Dataset records
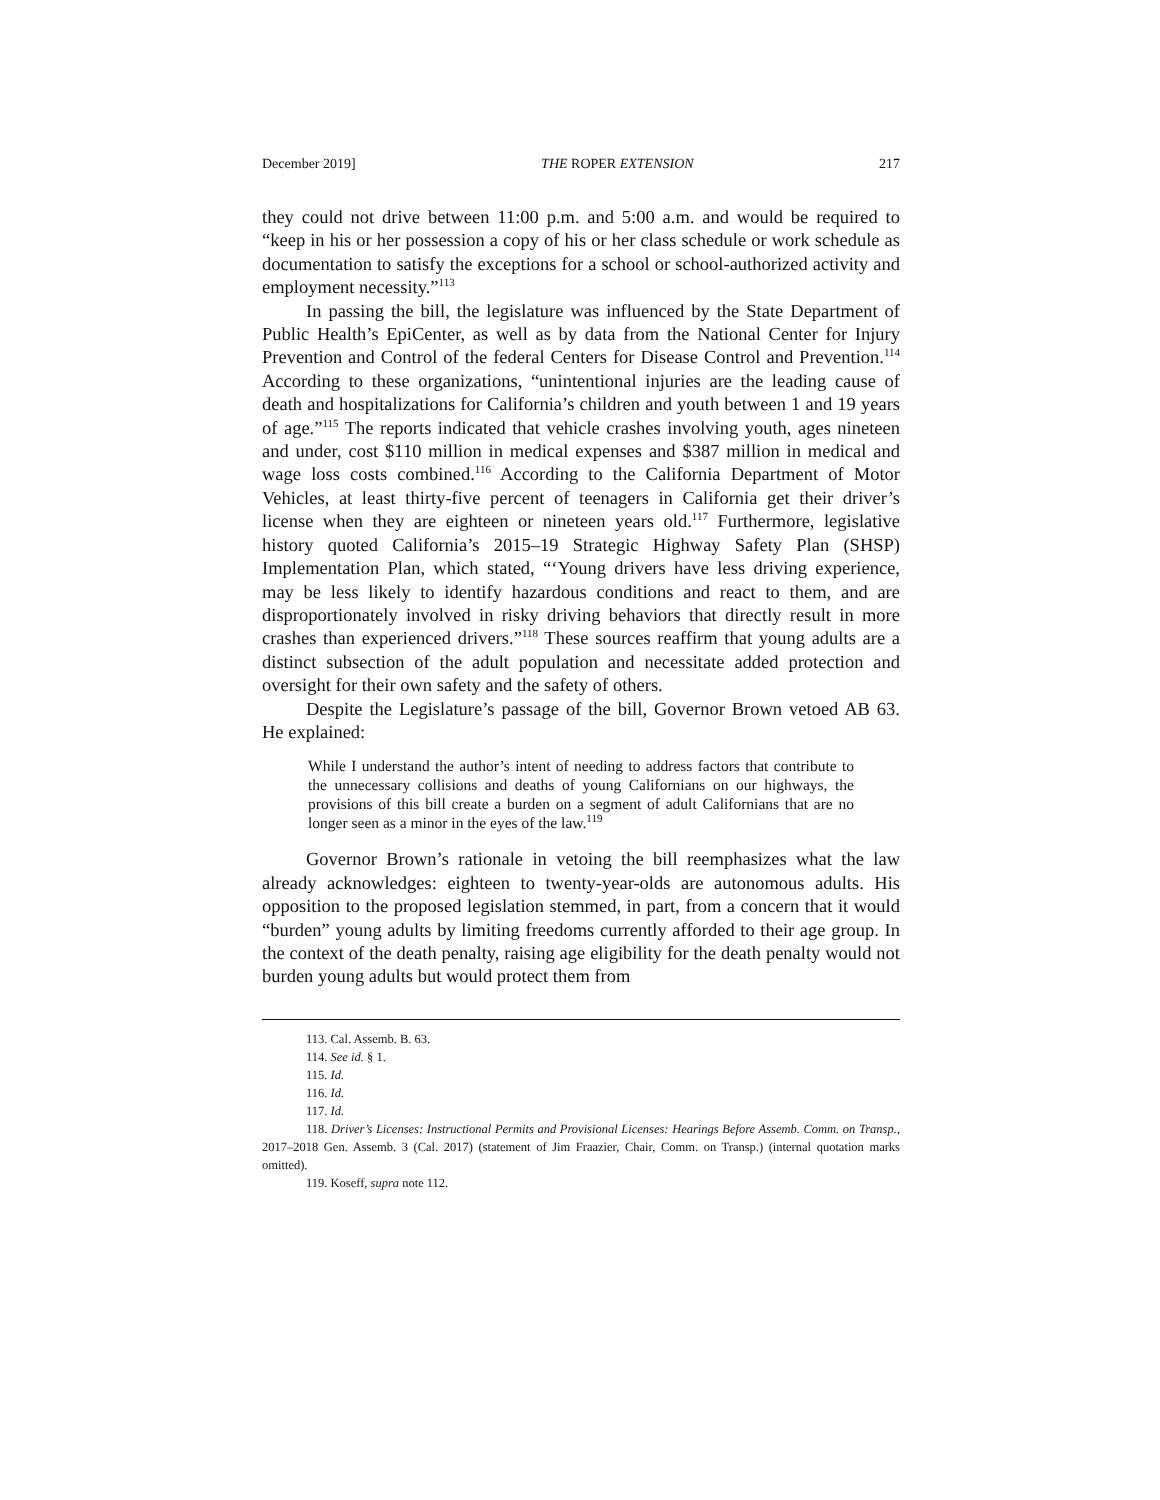December 2019] THE ROPER EXTENSION 217
they could not drive between 11:00 p.m. and 5:00 a.m. and would be required to “keep in his or her possession a copy of his or her class schedule or work schedule as documentation to satisfy the exceptions for a school or school-authorized activity and employment necessity.”<sup>113</sup>
In passing the bill, the legislature was influenced by the State Department of Public Health’s EpiCenter, as well as by data from the National Center for Injury Prevention and Control of the federal Centers for Disease Control and Prevention.<sup>114</sup> According to these organizations, “unintentional injuries are the leading cause of death and hospitalizations for California’s children and youth between 1 and 19 years of age.”<sup>115</sup> The reports indicated that vehicle crashes involving youth, ages nineteen and under, cost $110 million in medical expenses and $387 million in medical and wage loss costs combined.<sup>116</sup> According to the California Department of Motor Vehicles, at least thirty-five percent of teenagers in California get their driver’s license when they are eighteen or nineteen years old.<sup>117</sup> Furthermore, legislative history quoted California’s 2015–19 Strategic Highway Safety Plan (SHSP) Implementation Plan, which stated, “‘Young drivers have less driving experience, may be less likely to identify hazardous conditions and react to them, and are disproportionately involved in risky driving behaviors that directly result in more crashes than experienced drivers.”<sup>118</sup> These sources reaffirm that young adults are a distinct subsection of the adult population and necessitate added protection and oversight for their own safety and the safety of others.
Despite the Legislature’s passage of the bill, Governor Brown vetoed AB 63. He explained:
While I understand the author’s intent of needing to address factors that contribute to the unnecessary collisions and deaths of young Californians on our highways, the provisions of this bill create a burden on a segment of adult Californians that are no longer seen as a minor in the eyes of the law.<sup>119</sup>
Governor Brown’s rationale in vetoing the bill reemphasizes what the law already acknowledges: eighteen to twenty-year-olds are autonomous adults. His opposition to the proposed legislation stemmed, in part, from a concern that it would “burden” young adults by limiting freedoms currently afforded to their age group. In the context of the death penalty, raising age eligibility for the death penalty would not burden young adults but would protect them from
113. Cal. Assemb. B. 63.
114. See id. § 1.
115. Id.
116. Id.
117. Id.
118. Driver’s Licenses: Instructional Permits and Provisional Licenses: Hearings Before Assemb. Comm. on Transp., 2017–2018 Gen. Assemb. 3 (Cal. 2017) (statement of Jim Fraazier, Chair, Comm. on Transp.) (internal quotation marks omitted).
119. Koseff, supra note 112.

Prompt
Repeat every record above exactly. Omit the pictures.

Task output
December 2019] THE ROPER EXTENSION 217
they could not drive between 11:00 p.m. and 5:00 a.m. and would be required to “keep in his or her possession a copy of his or her class schedule or work schedule as documentation to satisfy the exceptions for a school or school-authorized activity and employment necessity.”<sup>113</sup>
In passing the bill, the legislature was influenced by the State Department of Public Health’s EpiCenter, as well as by data from the National Center for Injury Prevention and Control of the federal Centers for Disease Control and Prevention.<sup>114</sup> According to these organizations, “unintentional injuries are the leading cause of death and hospitalizations for California’s children and youth between 1 and 19 years of age.”<sup>115</sup> The reports indicated that vehicle crashes involving youth, ages nineteen and under, cost $110 million in medical expenses and $387 million in medical and wage loss costs combined.<sup>116</sup> According to the California Department of Motor Vehicles, at least thirty-five percent of teenagers in California get their driver’s license when they are eighteen or nineteen years old.<sup>117</sup> Furthermore, legislative history quoted California’s 2015–19 Strategic Highway Safety Plan (SHSP) Implementation Plan, which stated, “‘Young drivers have less driving experience, may be less likely to identify hazardous conditions and react to them, and are disproportionately involved in risky driving behaviors that directly result in more crashes than experienced drivers.”<sup>118</sup> These sources reaffirm that young adults are a distinct subsection of the adult population and necessitate added protection and oversight for their own safety and the safety of others.
Despite the Legislature’s passage of the bill, Governor Brown vetoed AB 63. He explained:
While I understand the author’s intent of needing to address factors that contribute to the unnecessary collisions and deaths of young Californians on our highways, the provisions of this bill create a burden on a segment of adult Californians that are no longer seen as a minor in the eyes of the law.<sup>119</sup>
Governor Brown’s rationale in vetoing the bill reemphasizes what the law already acknowledges: eighteen to twenty-year-olds are autonomous adults. His opposition to the proposed legislation stemmed, in part, from a concern that it would “burden” young adults by limiting freedoms currently afforded to their age group. In the context of the death penalty, raising age eligibility for the death penalty would not burden young adults but would protect them from
113. Cal. Assemb. B. 63.
114. See id. § 1.
115. Id.
116. Id.
117. Id.
118. Driver’s Licenses: Instructional Permits and Provisional Licenses: Hearings Before Assemb. Comm. on Transp., 2017–2018 Gen. Assemb. 3 (Cal. 2017) (statement of Jim Fraazier, Chair, Comm. on Transp.) (internal quotation marks omitted).
119. Koseff, supra note 112.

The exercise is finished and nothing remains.